PROMPT - Exact wording is required: transcribe all the entries and leave the images out.

Data entries

···

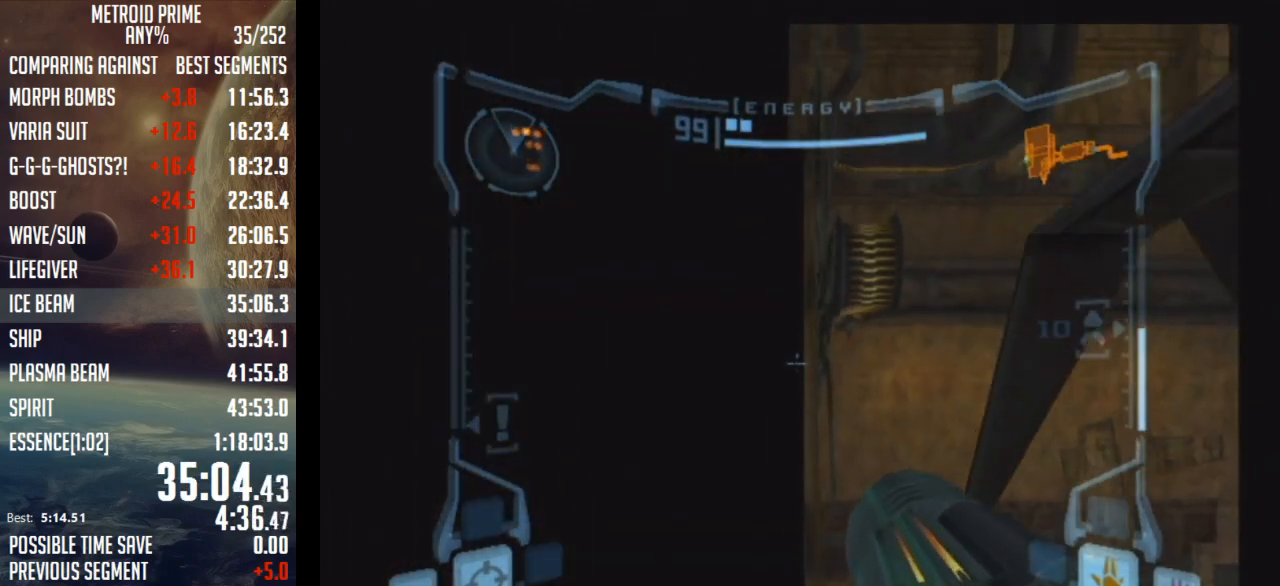
{"buttons": ["L1"], "left_stick": "down-left", "right_stick": "center", "events": []}
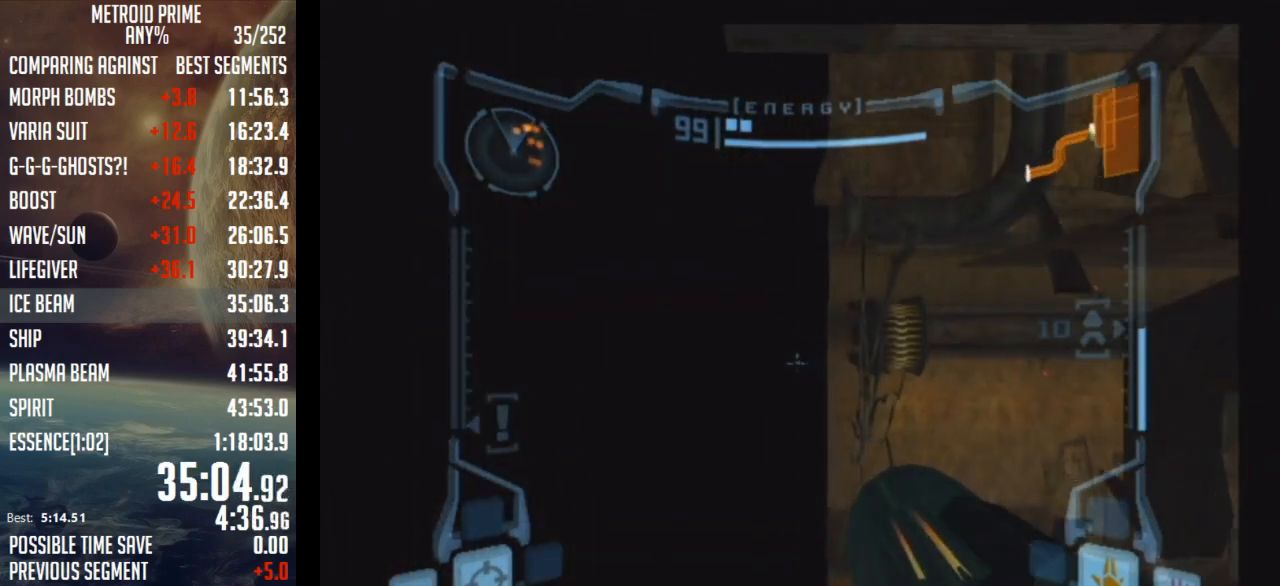
{"buttons": ["L1"], "left_stick": "down-left", "right_stick": "center", "events": []}
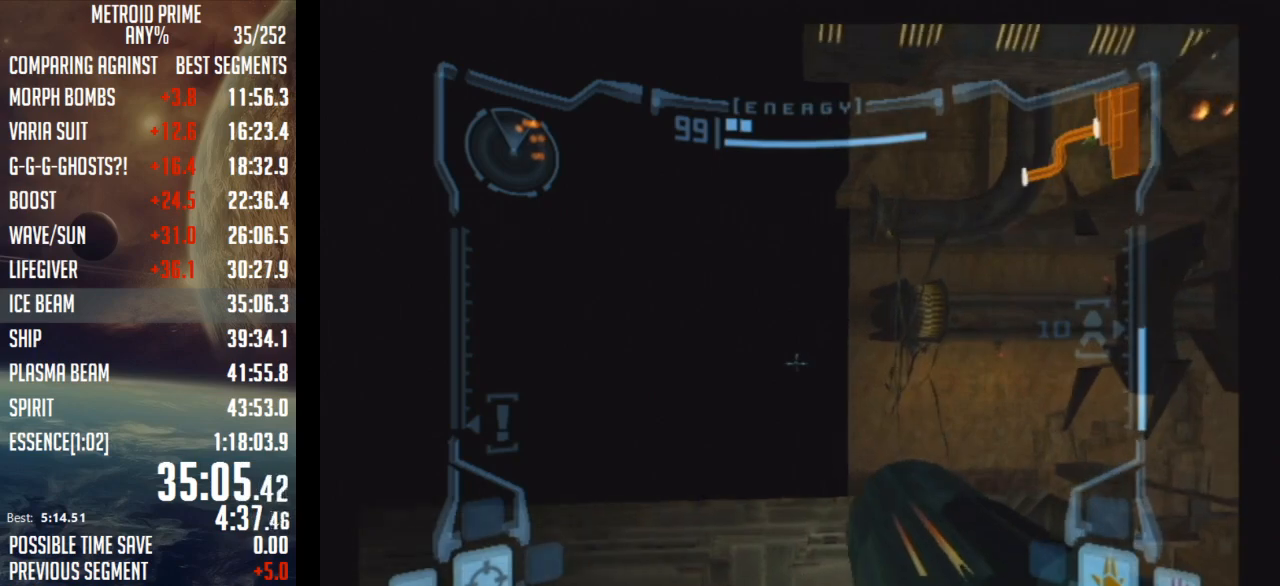
{"buttons": [], "left_stick": "left", "right_stick": "center", "events": [[83, "L1", "up"], [150, "left_stick", "left"]]}
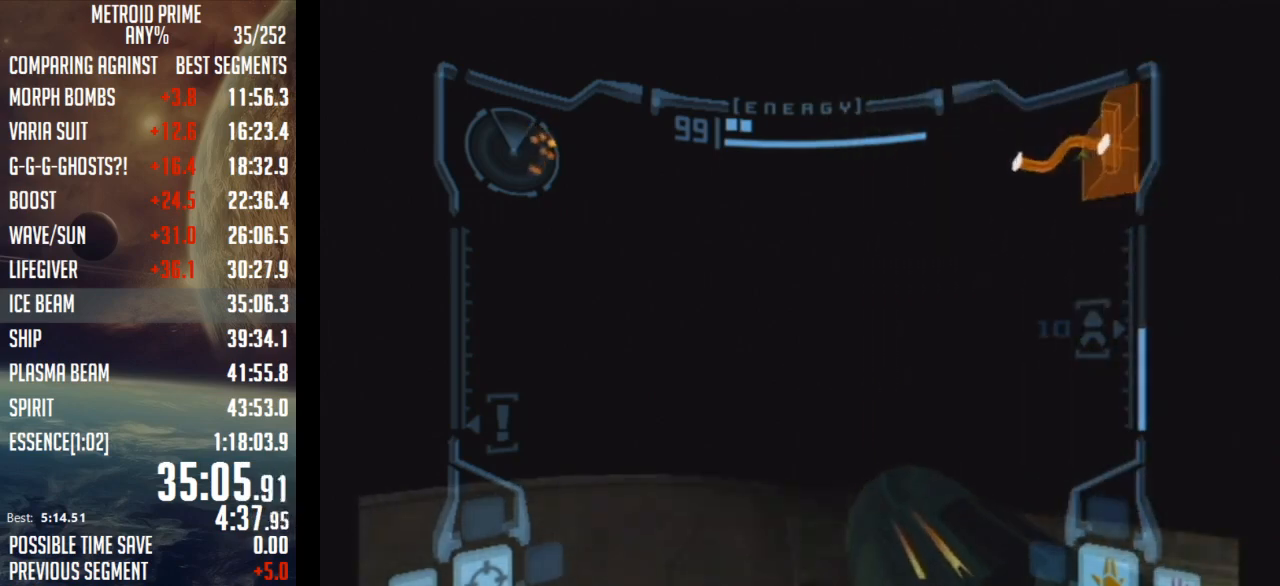
{"buttons": [], "left_stick": "left", "right_stick": "center", "events": []}
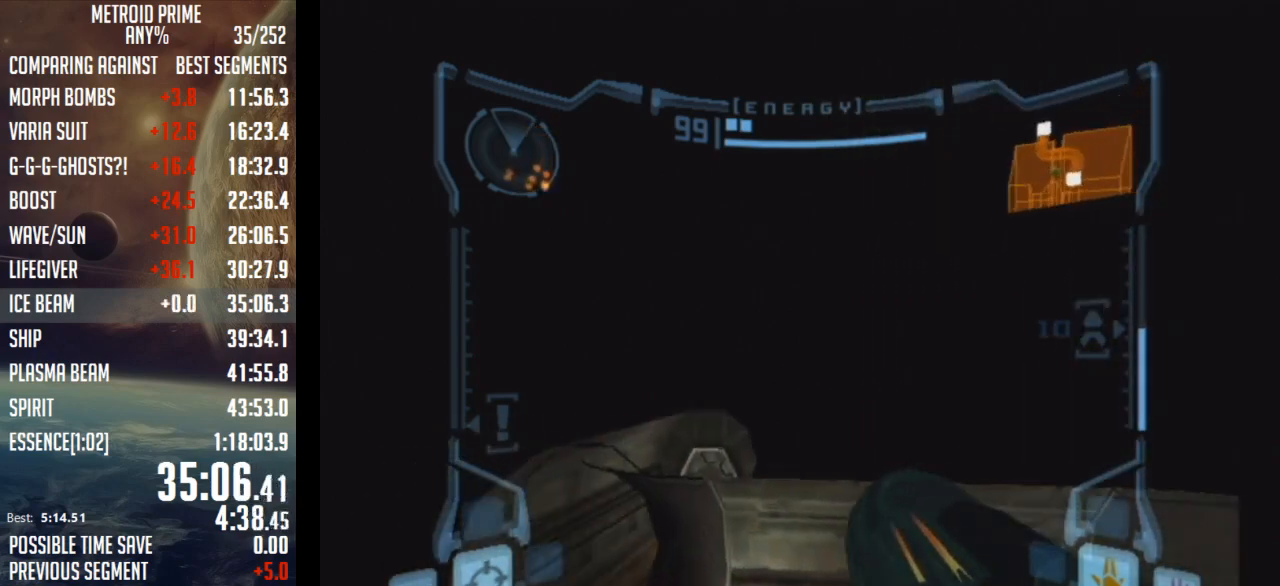
{"buttons": ["X", "L1"], "left_stick": "up", "right_stick": "center", "events": [[83, "L1", "down"], [117, "left_stick", "up-right"], [400, "left_stick", "up"], [467, "X", "down"]]}
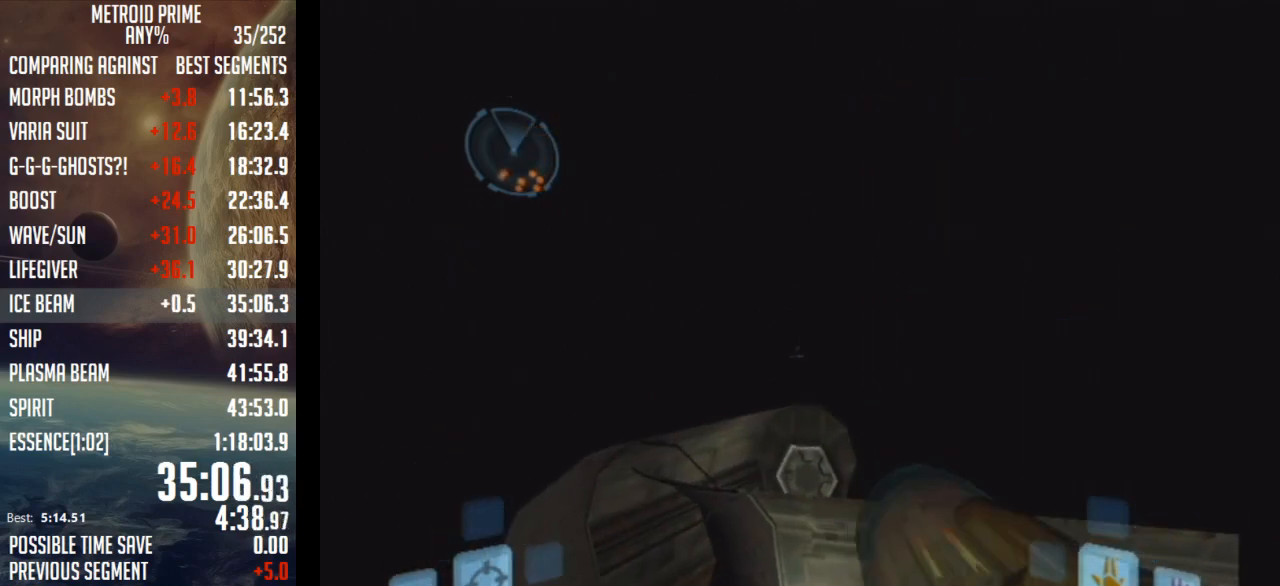
{"buttons": [], "left_stick": "up", "right_stick": "center", "events": [[83, "X", "up"], [150, "L1", "up"]]}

···

EXPECTED ANSWER -
{"buttons": ["L1"], "left_stick": "down-left", "right_stick": "center", "events": []}
{"buttons": ["L1"], "left_stick": "down-left", "right_stick": "center", "events": []}
{"buttons": [], "left_stick": "left", "right_stick": "center", "events": [[83, "L1", "up"], [150, "left_stick", "left"]]}
{"buttons": [], "left_stick": "left", "right_stick": "center", "events": []}
{"buttons": ["X", "L1"], "left_stick": "up", "right_stick": "center", "events": [[83, "L1", "down"], [117, "left_stick", "up-right"], [400, "left_stick", "up"], [467, "X", "down"]]}
{"buttons": [], "left_stick": "up", "right_stick": "center", "events": [[83, "X", "up"], [150, "L1", "up"]]}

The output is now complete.